For the next stage of Pilate’s life, one only finds unsubstantiated legends and no objective accounts.[13] The procurator who presided over the most famous trial of history and who has been a byword for moral compromise ever since now passes into obscurity. However, the historical basis for the Gospels’ claims that he existed and their presentation of how he behaved at Christ’s trial can be asserted confidently


[1] Jesus Christ Superstar is a rock opera written by Andrew Lloyd Weber and Tim Rice about the last week of Christ’s life. It portrays Christ as a man rather than as an incarnation of the divine. Hence, the crucifixion is shown, but not the resurrection. It was first performed on Broadway in 1971 and made into a film in 1973.
[2] The view that the Gospels are mythic layers that reveal nothing about the real Jesus is presented in its most extreme from by Rudolf Bultmann who agued that what was important was not whether anything could be known about Jesus, but that Jesus existed. Bultmann’s view is that the New Testament myths, such as the resurrection, should be reinterpreted into 20th century categories so that people might understand them. In this, he is following a Heideggerian philosophy.
[3] W.E. Vine, Merrill F. Unger and William White, Jr., Vine’s Complete Expository Dictionary: Old and New Testament Words (Nashville: Thomas Nelson, 1984), p.276.
[4] Ben Witherington III, New Testament History: A Narrative Account (Grand Rapids: Baker Academic, 2001), p.152.

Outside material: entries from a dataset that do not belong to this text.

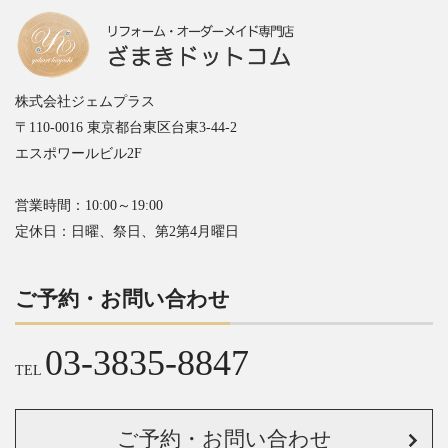
株式会社ジェムプラス
〒110-0016 東京都台東区台東3-44-2
エスポワールビル2F
営業時間：10:00～19:00
定休日：日曜、祭日、第2第4月曜日
ご予約・お問い合わせ
03-3835-8847
TEL
ご予約・お問い合わせ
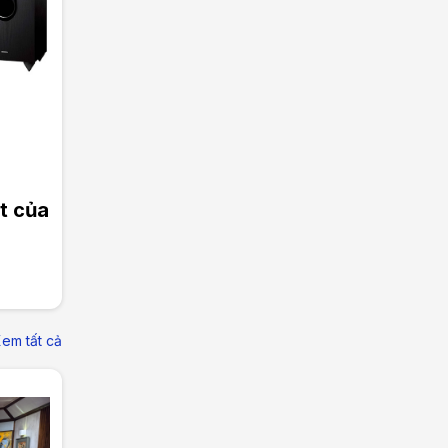
t của
em tất cả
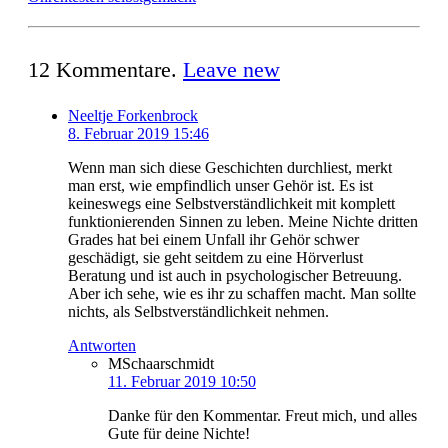
12
Kommentare
.
Leave new
Neeltje Forkenbrock
8. Februar 2019 15:46
Wenn man sich diese Geschichten durchliest, merkt
man erst, wie empfindlich unser Gehör ist. Es ist
keineswegs eine Selbstverständlichkeit mit komplett
funktionierenden Sinnen zu leben. Meine Nichte dritten
Grades hat bei einem Unfall ihr Gehör schwer
geschädigt, sie geht seitdem zu eine Hörverlust
Beratung und ist auch in psychologischer Betreuung.
Aber ich sehe, wie es ihr zu schaffen macht. Man sollte
nichts, als Selbstverständlichkeit nehmen.
Antworten
MSchaarschmidt
11. Februar 2019 10:50
Danke für den Kommentar. Freut mich, und alles
Gute für deine Nichte!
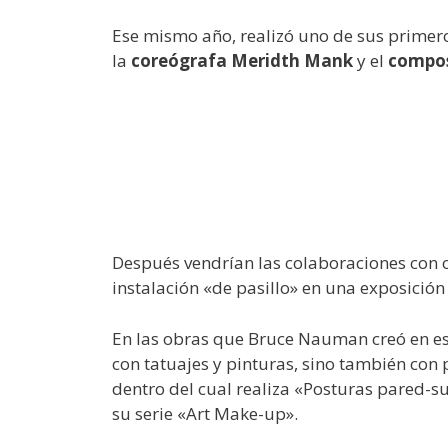
Ese mismo año, realizó uno de sus primero
la
coreógrafa Meridth Mank
y el
compos
Después vendrían las colaboraciones con o
instalación «de pasillo» en una exposición
En las obras que Bruce Nauman creó en est
con tatuajes y pinturas, sino también con
dentro del cual realiza «Posturas pared-s
su serie «Art Make-up».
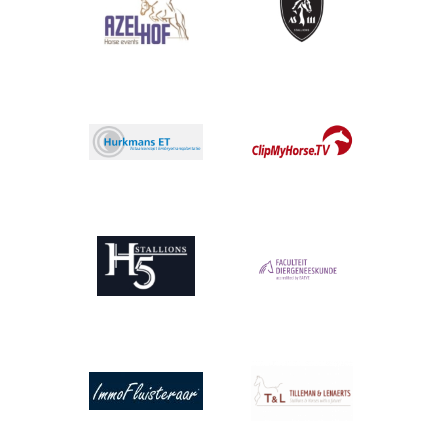
Afbeelding
Afbeelding
Afbeelding
Afbeelding
Afbeelding
Afbeelding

[5] Tacitus, Annals 15:44, in Josh McDowell’s The New Evidence that Demands a Verdict (Nashville: Thomas Nelson, 1999), p.55.
[6] Josephus, Antiquities 18:55, 56 in William Whiston (trans.) The New Complete Works of Josephus, (Grand Rapids: Kregel Publications, 1999) p.590. Josephus repeats the details of Pilate’s outrage in The Jewish War 2:169-174.
[7] Josephus, Antiquities 18:60, 61 in Whiston (trans.) The New Complete Works of Josephus, p.590. Josephus repeats the details of this episode in The Jewish War 2:175-177.
[8] Philo, Legatio ad Caium, 38, in Pontius Pilate-Definition, www.wordiq.com/definition/Pontius_Pilate (last accessed 21st December 2010).
[9] McDowell, op. cit., p.60
[10] Ibid., p.67.
[11] Pontius Pilate: Man Behind the Myth, http://news.bbc.co.uk/1/hi/uk/1273594.stm (last accessed 21st December 2010). [This BBC article shows Giotto's painting of Pilate, mentioned at the start of this article. Ed.]
[12] Josephus, op. cit., pp.592-593.
[13] Bo Reicke, The New Testament Era: The World of the Bible from 500 B.C. to A.D. 100, David E. Green (trans.) (London: Adam & Charles Black, 1969).